15 July – 15 Aug 2020. Nisha Keshav: Born: Livingstone. Zambia. Lives: Stamford. Title: The Song of Increase. Digital Photograph

The Notice Board brings international artists work to Uffington inviting you to consider their different responses to its ongoing theme: The Lands of the Free? This month we feature a work by Stamford based photographer and bee keeper Nisha Keshav. Her image of a heart shaped swarm of bees and statement are, The Notice Board proposes, both a love letter and a call to attention. They implore us to consider who and what is actually free?

Nisha said: The title for this work has been inspired by Jacqueline Freeman a biodynamic farmer and beekeeper. Jacqueline describes in her book how “The Song of Increase signals the most delightful time in the life of the hive – a times when everything in the hive is blossoming…the bees revel in fulfilling their directive to bear increase into the world.”

Unfortunately, despite the bees evolving on earth for over 12 million years they are now dying at an alarming rate. Bees are recognised as the most important living beings on the planet, they pollinate more than 90% of our crops, most of what we consume is thanks to the pollinators; from apples, to coffee to almonds. They are vital for a healthy ecosystem and a healthy economy and yet we humans are having a detrimental effect on the survival of the bees and ultimately our own survival. The decline is being caused by the use of pesticides, loss of habitat, effects of climate change, mobile phone masts, pests; the varroa mites etc.

The health of the bee is compromised for example by beekeepers feeding sugar syrup in exchange for their honey or intensively farming them; making them more vulnerable to pests and diseases. Mono-cultural planting is also a challenge so we can make a difference and help by planting nectar rich flowers, wild flower meadows, flowers that start early in the season and go right through to late autumn, not using pesticides or weed killers and letting weeds like dandelions grow. Leaving water helps them too.

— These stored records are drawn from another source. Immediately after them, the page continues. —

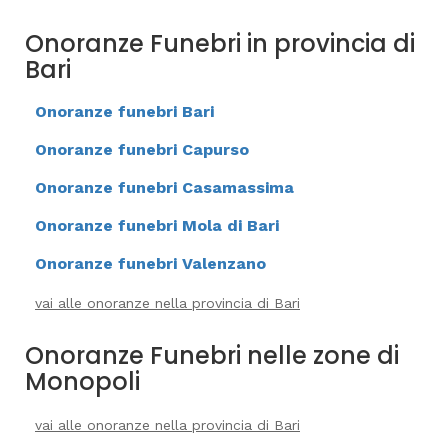
Onoranze Funebri in provincia di
Bari
Onoranze funebri Bari
Onoranze funebri Capurso
Onoranze funebri Casamassima
Onoranze funebri Mola di Bari
Onoranze funebri Valenzano
vai alle onoranze nella provincia di Bari
Onoranze Funebri nelle zone di
Monopoli
vai alle onoranze nella provincia di Bari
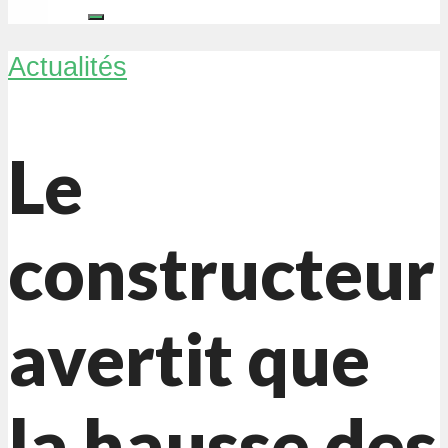
Actualités
Le
constructeur
avertit que
la hausse des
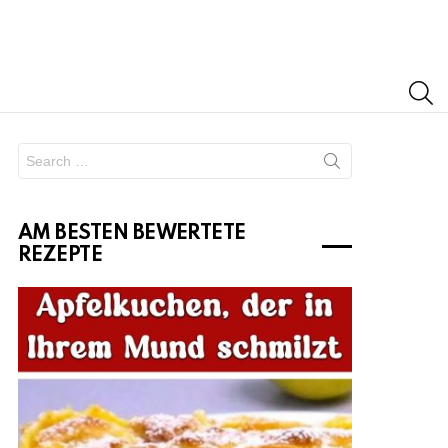
S
Search
for:
AM BESTEN BEWERTETE
REZEPTE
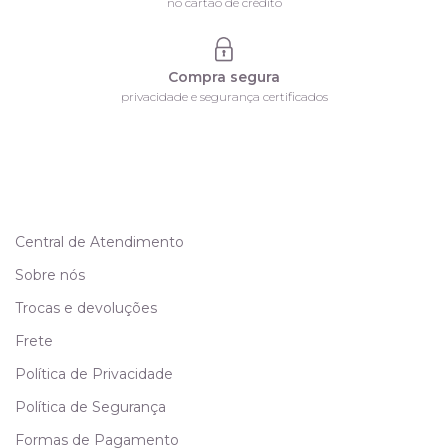
no cartão de crédito
Compra segura
privacidade e segurança certificados
Central de Atendimento
Sobre nós
Trocas e devoluções
Frete
Política de Privacidade
Política de Segurança
Formas de Pagamento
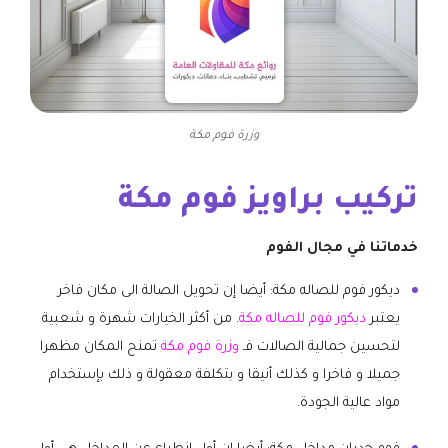
وزرة فوم مكة
تركيب براويز فوم مكة
خدماتنا في مجال الفوم
ديكور فوم للصاله مكة: أيضا إن تحويل الصالة الى مكان فاخر
يعتبر
ديكور فوم للصاله مكة
. من أكثر الخيارات شهرة و شعبية
لتحسين جمالية الصالات فـ
وزرة فوم مكة
تمنح المكان مظهرا
جميلا و فاخرا و كذلك أنيقا و بتكلفة معقولة و ذلك بإستخدام
مواد عالية الجودة.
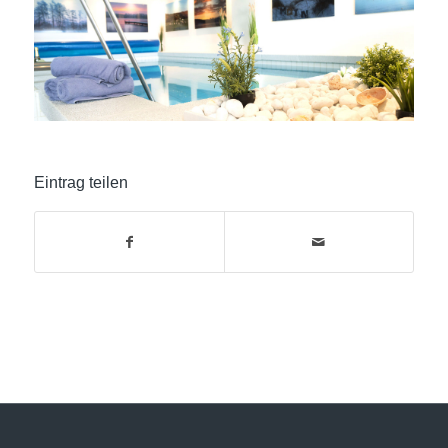
Eintrag teilen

The flag flown alongside this work has been made by Kate Genever and features an image of a Queen Bee.

www.nishakeshav.com

What can yoo see?

 

I’m happy the activity pack developed with help of Liz Dorton, Orts sewing group and Chiltern Primary School is now out with young people across HU3 Hull. Using Pareidolia as a cataylst the pack uses little language or instruction and instead offers space and freedom to imagine, improvise and carefully look. Produced to support vulnerable residents during theses Covid/ home-schooling times it aims to offer an artful respite. A hundred 96 page books were gifted in a handmade bag that also containing lots of drawing and making materials too. Downloadble versions are also available on the Chiltern Primary School website and extend this work across the city.

Coached and Supported

 

I received an ACE Covid Support Award based on an application that talked of taking stock and ready-ing myself for what’s next. This taking stock is proving to be frutiful. I have reflected hard on my practice, its current position, purpose and successes. Some of this has been with support from Mark at Metal Peterborough and another brillant friend Kev. I have also entered into coaching with Bryony Rowntree an artful practioner based in Leeds. Her work has been fascinating and generous. Her visioning and embodied approaches reveal new ways of thinking and working and offer insights into meeting people half way. Our sessions provide a held professional space which, given the heavy emotional work I do with people and groups, now seems essential. It also draws attention to the often questionable duty of care for freelancers, as we work increasingly in the void where services are lacking.. mental health to name the obvious one. Perhaps as we move forward into times where ‘health and wellbeing support’ will become even more urgent we should consider and ask how budgets can be arranged to support us to keep ourselves well too?